Серафим хотел уйти, но его остановил ее взгляд. Как легкая зыбь на поверхности воды, вспомнились осколки событий той душной и дождливой августовской ночи. Каждый день вписывал туда что-то еще, искажая и исправляя…
Из полутьмы наваждения всплыла комната полная незнакомых людей. Сводчатое окно, трофейное немецкое пианино с бронзовыми подсвечниками, какие-то занавеси, как декорации, во всю стену. Все здесь как-то изменилось за несколько лет, поскучнело, словно Серафим смотрел сквозь пыльные очки. Под вешалкой стояли мокрые выходные туфли, калоши, сломанный зонтик с костяной ручкой. Двигаясь, как во сне, поскальзываясь и куда-то проваливаясь иногда, в какой-то кромешный мрак, он переходил из комнаты в комнату, приостановился у стеклянной двери. Все тревожное и неизведанное сосредоточилось там, в затягивающем омуте стекол. Колеблясь и как бы в замешательстве, он толкнул створчатую дверь. В проеме на мгновение мелькнула фигура Иосифа в плаще и криво надетой шляпе, лицо Доктора от медицины, работающего по вызовам. Он подошел к Ларисе. Вся в черном, робкая, потухшая, неловко улыбаясь, она показала ему письмо, которое Сарра оставила на комоде рядом с заводной балериной. Жалкий и утомительный монолог. Неизвестно, что она от него ожидала. Он не прерывал ее. Ей нужно было выговориться.
– Как, почему, зачем она это сделала?.. она всех ввела в заблуждение этим письмом… и меня она обманула… Боже мой, сколько раз я ей говорила, что эти писания до добра ее не доведут…

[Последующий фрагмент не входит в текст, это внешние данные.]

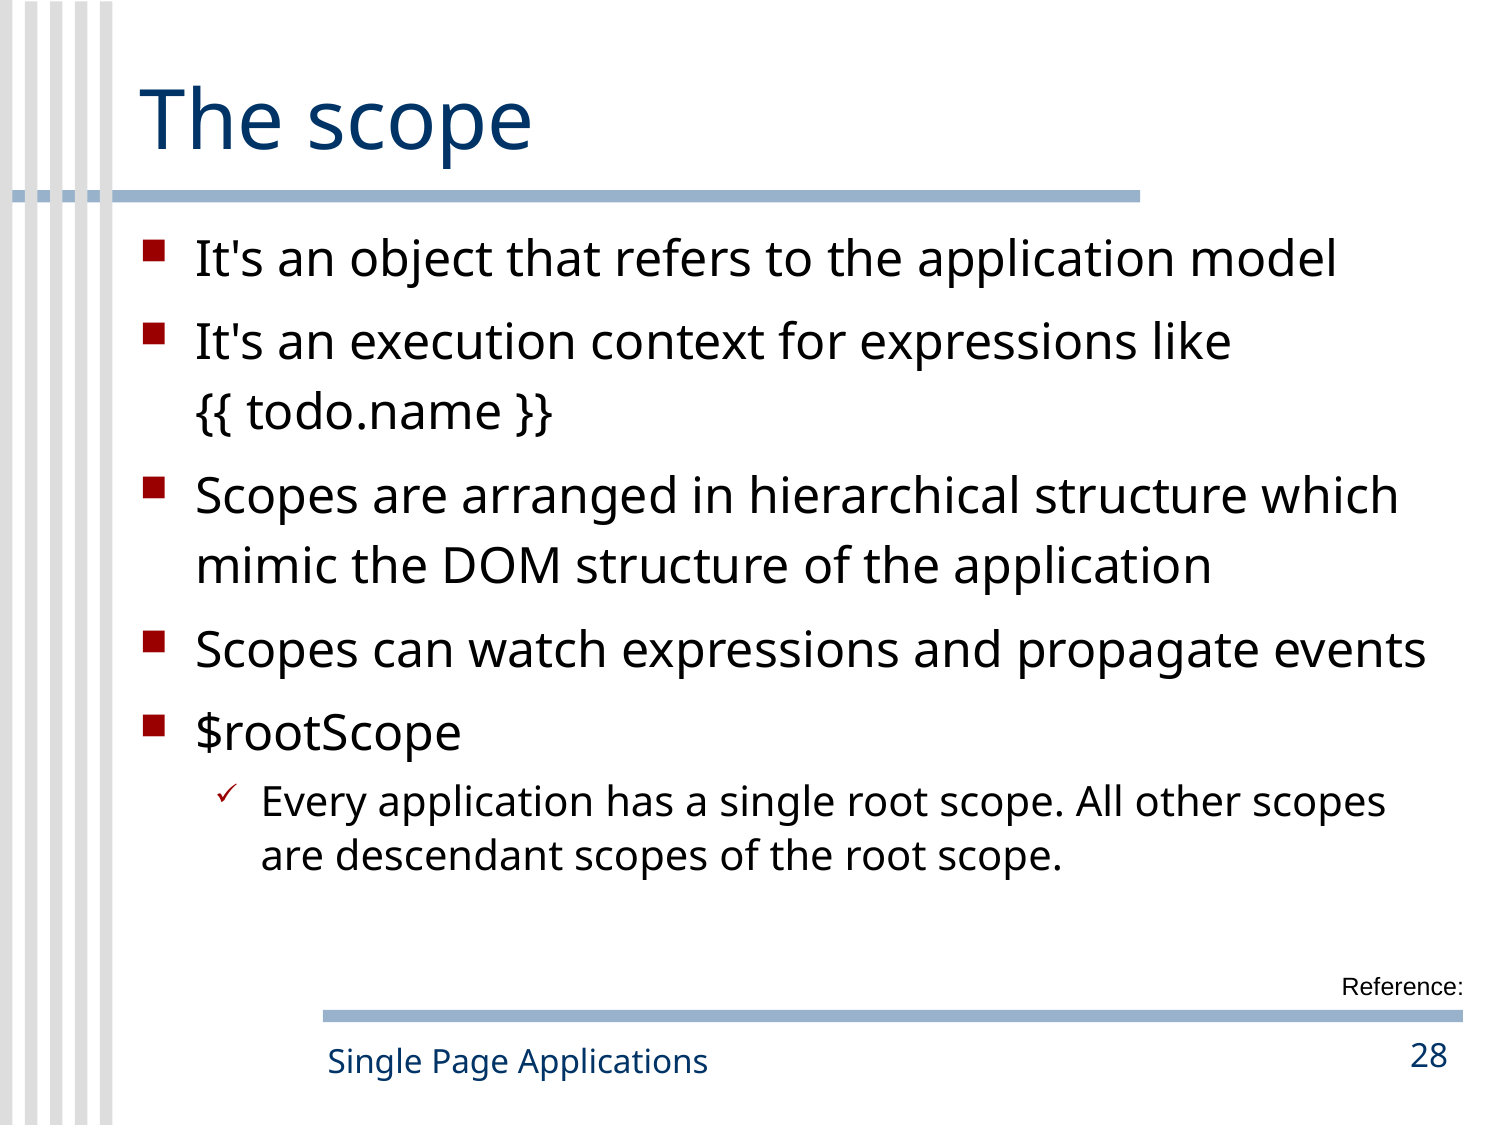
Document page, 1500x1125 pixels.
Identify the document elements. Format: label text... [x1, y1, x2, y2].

text_box Reference: [188, 958, 1477, 1013]
slide_number 28 [1293, 1031, 1463, 1088]
title The scope [125, 0, 1462, 174]
footer Single Page Applications [312, 1031, 1281, 1088]
list It's an object that refers to the application model It's an execution context for expressions like {{ todo.name }} Scopes are arranged in hierarchical structure which mimic the DOM structure of the application Scopes can watch expressions and propagate events $rootScope Every application has a single root scope. All other scopes are descendant scopes of the root scope. [125, 207, 1462, 950]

– Перестань терзать себя, ты ни в чем не виновата… – Молча и как-то неловко Серафим прижался губами к ее щеке. Ему было жаль Ларису, и он боялся этой жалости и ее близости…
Серафим потер рукой лоб, лицо, оглянулся. Девы рядом с ним уже не было, а вместо нее крутился мопсик в заплатанной жилетке…
«Без сомнения, это была Сарра… и этот шрам на запястье…»
Попытка самоубийства оказалась неудачной. Сарру отвезли в больницу, из которой она в ту же ночь бесследно исчезла. Серафим долго ее разыскивал, но так и не смог найти…
В просвете гранатовых с зеленью веток мелькнула стройная фигурка девочки.
– Уф-ф, прямо вся взмокла… – На ходу Жанна быстрым и незаметным движением поправила сползший гармошкой чулок и опустилась на край скамейки. Волосы ее рассыпались, открыли потное, разрумянившееся личико.
«Опять эта девочка… как будто кто-то специально сводит нас… – Чем дольше Серафим вглядывался в тонкие черты лица Жанны, тем очевиднее волновался. – И ямочка на подбородке, и губы, слегка припухшие, и родинка над верхней губой… неужели я и она… нет, нет, этого не может быть…» – прошептал он вдруг севшим голосом, пораженный внезапной догадкой.
– Вот ты где… – Сдвинув шляпу на глаза, Моисей сел рядом с Жанной.
– И что дальше?.. мы здесь до смерти будем сидеть?.. – спросила его Жанна.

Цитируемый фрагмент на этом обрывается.